- _Extract_:

# Getting Started with Milky Way-est Analysis

*last updated -- july 2024*

*written by -- deveshi buch*

*paper authors -- deveshi buch, ethan o. nadler, risa h. wechsler, yao-yuan mao*

Welcome, and thanks for your interest in using the Milky Way-est suite of dark matter halos! As a reminder, this suite contains Milky Way-like host halos selected to have an LMC-like subhalo at present and a GSE-like subhalo that merged with it billions of years ago.

For more information on Milky Way-est, please see the paper, Buch et al. 2024. If you have questions about this notebook, you can contact the authors.

This notebook will show you how to load information from the halo catalogs (i.e., the `hlists` and `trees` files).

And a note before getting started: `mwest` will be often used to refer to the suite!

## Step 0: Data access

This notebook assumes that you have access to the Milky Way-est dataset.

**Important:** The data that this notebook uses are the halo catalog files (called `hlists` and `trees`) directly rather than the `.tar` files that are `symlib` compatible.

- _Information given_:
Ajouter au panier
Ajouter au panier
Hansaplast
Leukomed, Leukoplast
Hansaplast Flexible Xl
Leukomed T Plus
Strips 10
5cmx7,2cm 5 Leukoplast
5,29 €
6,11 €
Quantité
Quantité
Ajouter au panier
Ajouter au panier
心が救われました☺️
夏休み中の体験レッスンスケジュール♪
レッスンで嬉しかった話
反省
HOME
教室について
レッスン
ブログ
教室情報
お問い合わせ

- _Tasks to perform_:
**1)** Decide whether each statement agrees with the Milky Way-est guide. Answer yes or no for each, and quote the deciding words from the guide.
(a) The suite's host halos are selected to have an LMC-like subhalo at present.
(b) The notebook works with the `.tar` files that are `symlib` compatible.
(c) The guide was last updated in July 2024.
**2)** Write the next part of the Milky Way-est guide, picking up after its last sentence.
The records have no connection to the Milky Way-est guide.

- _Outputs for the tasks_:
**1)**
(a) Yes: "selected to have an LMC-like subhalo at present"
(b) No: "the halo catalog files (called `hlists` and `trees`) directly rather than the `.tar` files that are `symlib` compatible"
(c) Yes: "last updated -- july 2024"

**2)**
Once you gain access to these files, you will want to download them to your preferred location. You can use whichever method of downloading you prefer, and you can consult the Data Access Instructions page for download methods (these are written for `symlib` compatible files but you can mirror the `rclone` approach for Milky Way-est).

## Step 1: Setting up

Firstly, if you're reading this, you likely have access to Python and Jupyter. The next step is making sure you have [Yao-Yuan Mao's `helpers`](https://bitbucket.org/yymao/helpers/src/master/), which we use to load the halo catalogs.

Uncomment the line below to install it, or paste it (without the `!` at the beginning) into your terminal.

In [None]:
#!pip install https://bitbucket.org/yymao/helpers/get/master.zip

It would also be a good idea to have packages like NumPy, SciPy, Pandas, Seaborn, Matplotlib, etc. loaded on your machine too, if you don't already! In particular, we use [NumPy](https://numpy.org/install/), [Pandas](https://pandas.pydata.org/docs/getting_started/install.html), and [Matplotlib](https://matplotlib.org/stable/install/index.html) in this notebook.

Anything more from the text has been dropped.